Supplied text:
═══
Art: The Great Wall of Vagina.

I've posted about this project previously (link), but it's come up again - two students passed along a link to a recent article in Cosmopolitan.

From Cosmopolitan:

McCartney says the vagina has become something that companies have begun shaming people for so they can make money off of them by telling the they need to have surgery to make it look better, saying, "I do believe that cosmetic surgery is a fairly unnecessary procedure, it's a psychological problem. There's a whole industry base set up to persuade women they're defective and to give them an answer." He says he gets letters almost daily from women wanting to volunteer or who have told him that his artwork has helped with the anxiety they had surrounding the appearance of their vaginas.

[...]

His hope is that the project will help women of all ages (which is something that is desperately needed), since he says, "every generation is going to go through the same anxieties, every girl is going to think, 'Oh my god, what's wrong with me'." 

And his artist statement:

For this, my latest major sculpture, I cast, over the course of 5 years, the vaginas (well the vulva area in fact) of hundreds of volunteers. The Great Wall of Vagina is an exploration of women's relationships with their genitals. When I assembled the first panel of 40 casts in summer 2008, I stepped back disappointed. I realised the sculpture would need to be much bigger to have the impact I wanted. From this original piece (called Design A Vagina) has grown an epic sculpture. The final piece now has 400 casts arranged in 10 panels of 40.
"Why did I do it and what's it all about?" I hear you ask. Well, it became clear to me whilst working on a not dissimilar piece for a sex museum that many women have anxiety about their genital appearance. It appalled me that our society has created yet one more way to make women feel bad about themselves. I decided that I was uniquely placed to do something about it.
The sculpture comments on the trend for surgery to create the 'perfect' vagina. This modern day equivalent of female genital mutilation is a bizarre practice which suggests that one is better than another. Taste in nothing is universal and any desire for 'homogyny' could be very misguided. 400 casts arranged in this manner is in no way pornographic, as it might have been if photographs had been used. One is able to stare without shame but in wonder and amazement at this exposé of human variety. For the first time for many women they will be able to see their own genitals in relation to other women's. In doing so they may dispel many misconceptions they may have been carrying about what women look like 'down there'. The sculpture is serene and intricate and it works on many levels.
═══
Page images and extracted text:
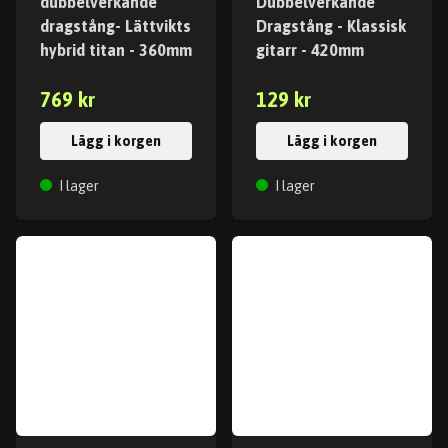
dubbelverkande
Dubbelverkande
dragstång- Lättvikts
Dragstång - Klassisk
hybrid titan - 360mm
gitarr - 420mm
769 kr
129 kr
Lägg i korgen
Lägg i korgen
I lager
I lager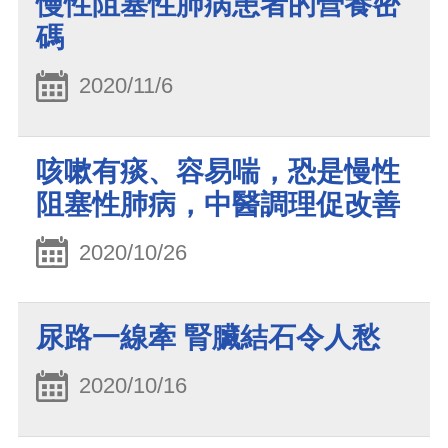
慢性阻塞性肺病患者的營養密
碼
2020/11/6
咳嗽有痰、容易喘，恐是慢性
阻塞性肺病，中醫調理促改善
2020/10/26
尿路一線牽 腎臟結石令人愁
2020/10/16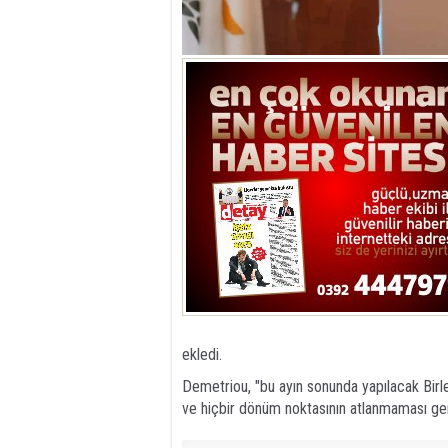
ekledi.
Demetriou, "bu ayın sonunda yapılacak Birleş
ve hiçbir dönüm noktasının atlanmaması ger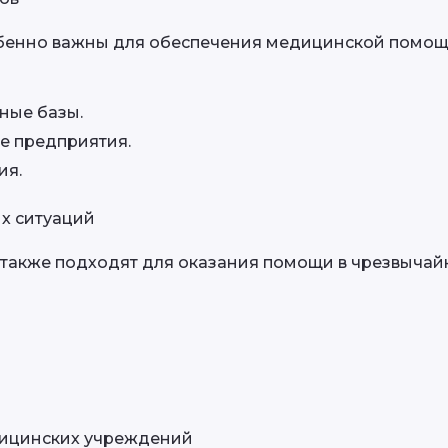
бенно важны для обеспечения медицинской помощи
ные базы.
 предприятия.
ия.
ых ситуаций
акже подходят для оказания помощи в чрезвычайн
дицинских учреждений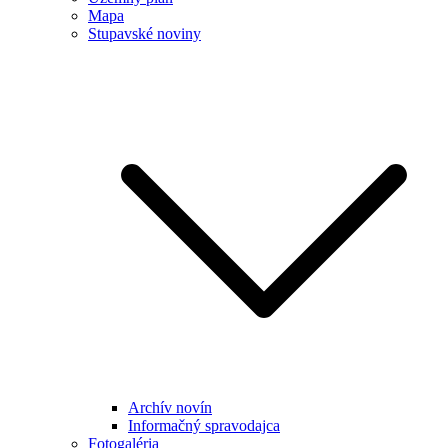
Mapa
Stupavské noviny
Archív novín
Informačný spravodajca
Fotogaléria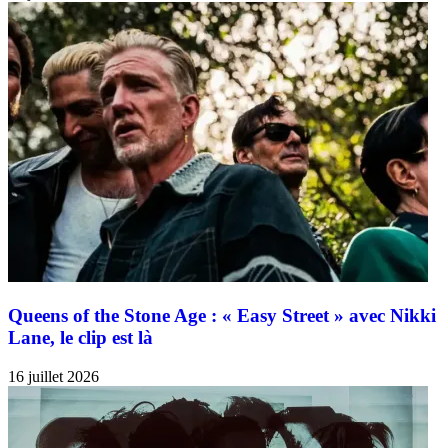
Queens of the Stone Age : « Easy Street » avec Nikki
Lane, le clip est là
16 juillet 2026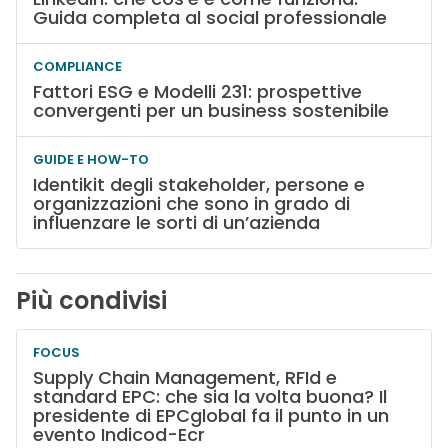
Guida completa al social professionale
COMPLIANCE
Fattori ESG e Modelli 231: prospettive
convergenti per un business sostenibile
GUIDE E HOW-TO
Identikit degli stakeholder, persone e
organizzazioni che sono in grado di
influenzare le sorti di un’azienda
Più condivisi
FOCUS
Supply Chain Management, RFId e
standard EPC: che sia la volta buona? Il
presidente di EPCglobal fa il punto in un
evento Indicod-Ecr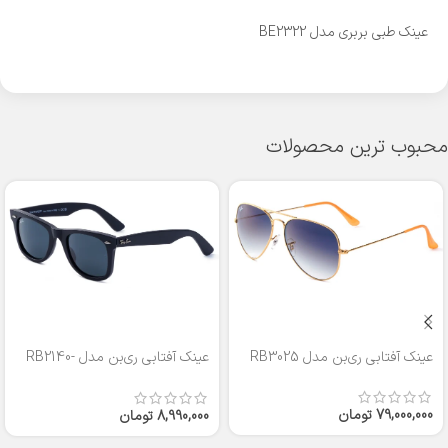
عینک طبی بربری مدل BE2322
محبوب ترین محصولات
عینک آفتابی ری‌بن مدل RB3025
عینک آفتابی ری‌بن مدل RB2140-
50
79,000,000
تومان
8,990,000
تومان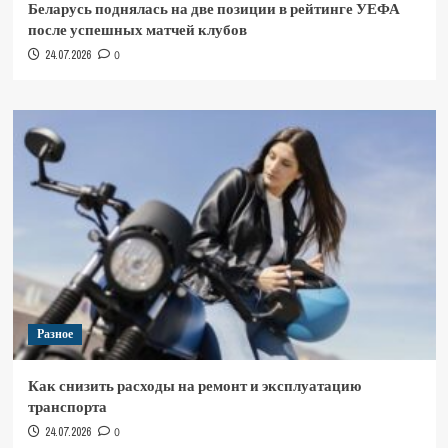
Беларусь поднялась на две позиции в рейтинге УЕФА
после успешных матчей клубов
24.07.2026
0
Разное
Как снизить расходы на ремонт и эксплуатацию
транспорта
24.07.2026
0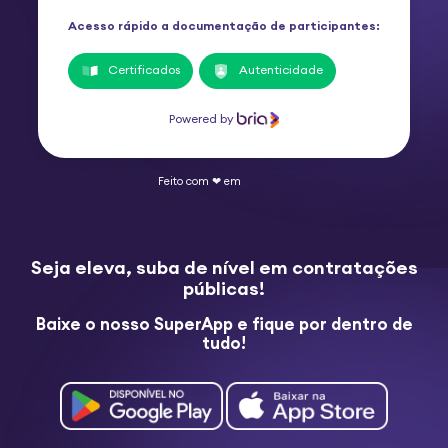
Acesso rápido a documentação de participantes:
Certificados
Autenticidade
Powered by
Feito com ❤ em
Seja eleva, suba de nível em contratações
públicas!
Baixe o nosso SuperApp e fique por dentro de
tudo!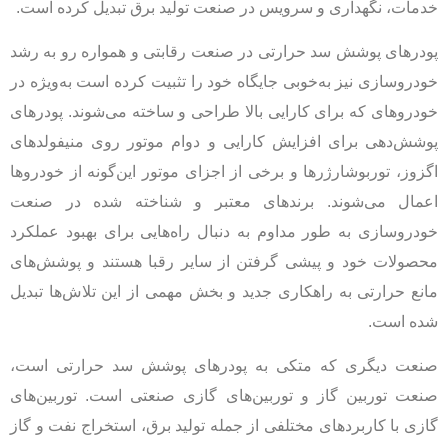
خدمات، نگهداری و سرویس در صنعت تولید برق تبدیل کرده است.
پودرهای پوشش سد حرارتی در صنعت رقابتی و همواره رو به رشد
خودروسازی نیز به‌خوبی جایگاه خود را تثبیت کرده است به‌ویژه در
خودروهای که برای کارایی بالا طراحی و ساخته می‌شوند. پودرهای
پوشش‌دهی برای افزایش کارایی و دوام موتور روی منیفولدهای
اگزوز، توربوشارژرها و برخی از اجزای موتور این‌گونه از خودروها
اعمال می‌شوند. برندهای معتبر و شناخته شده در صنعت
خودروسازی به طور مداوم به دنبال راه‌هایی برای بهبود عملکرد
محصولات خود و پیشی گرفتن از سایر رقبا هستند و پوشش‌های
مانع حرارتی به راهکاری جدید و بخش مهمی از این تلاش‌ها تبدیل
شده است.
صنعت دیگری که متکی به پودرهای پوشش سد حرارتی است،
صنعت توربین گاز و توربین‌های گازی صنعتی است. توربین‌های
گازی با کاربردهای مختلفی از جمله تولید برق، استخراج نفت و گاز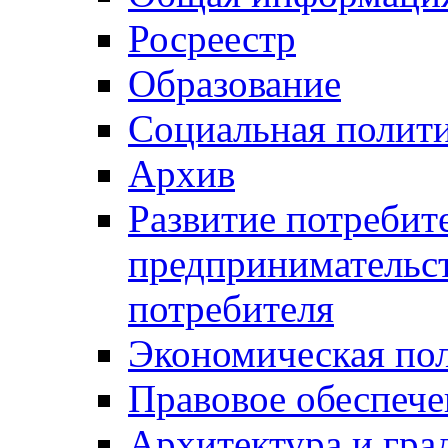
Росреестр
Образование
Социальная полит
Архив
Развитие потребит
предпринимательст
потребителя
Экономическая по
Правовое обеспече
Архитектура и гра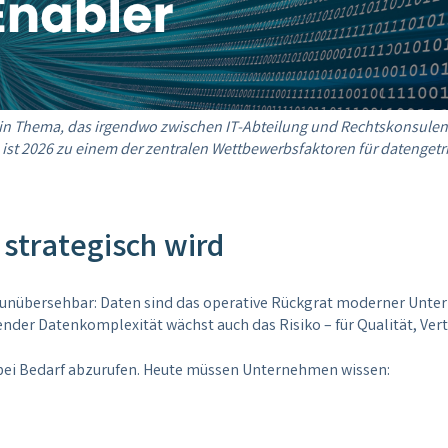
ein Thema, das irgendwo zwischen IT-Abteilung und Rechtskonsulen
 ist 2026 zu einem der zentralen Wettbewerbsfaktoren für datenget
strategisch wird
ist unübersehbar: Daten sind das operative Rückgrat moderner Unt
der Datenkomplexität wächst auch das Risiko – für Qualität, Ver
 bei Bedarf abzurufen. Heute müssen Unternehmen wissen: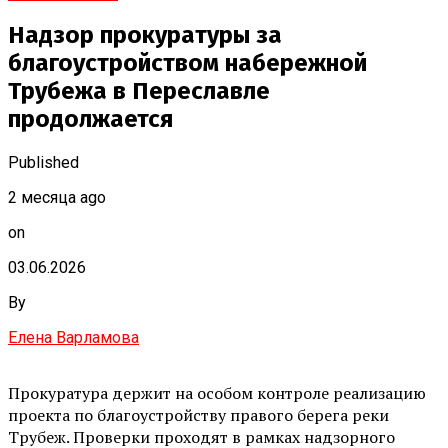
Надзор прокуратуры за
благоустройством набережной
Трубежа в Переславле
продолжается
Published
2 месяца ago
on
03.06.2026
By
Елена Варламова
Прокуратура держит на особом контроле реализацию
проекта по благоустройству правого берега реки
Трубеж. Проверки проходят в рамках надзорного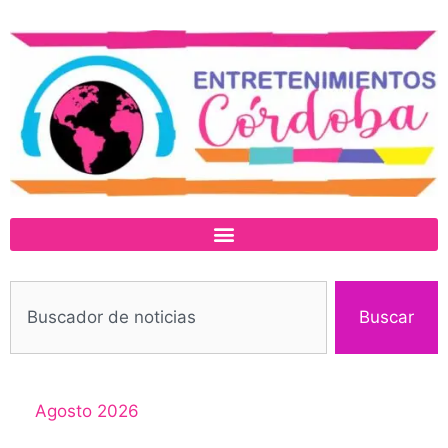
Buscar
Agosto 2026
═══
Directions: Can you retype, word for word, the stretch of the Great Wall of Vagina post from "Art: The Great" through "of their vaginas."?

Problem solution:
Art: The Great Wall of Vagina.

I've posted about this project previously (link), but it's come up again - two students passed along a link to a recent article in Cosmopolitan.

From Cosmopolitan:

McCartney says the vagina has become something that companies have begun shaming people for so they can make money off of them by telling the they need to have surgery to make it look better, saying, "I do believe that cosmetic surgery is a fairly unnecessary procedure, it's a psychological problem. There's a whole industry base set up to persuade women they're defective and to give them an answer." He says he gets letters almost daily from women wanting to volunteer or who have told him that his artwork has helped with the anxiety they had surrounding the appearance of their vaginas.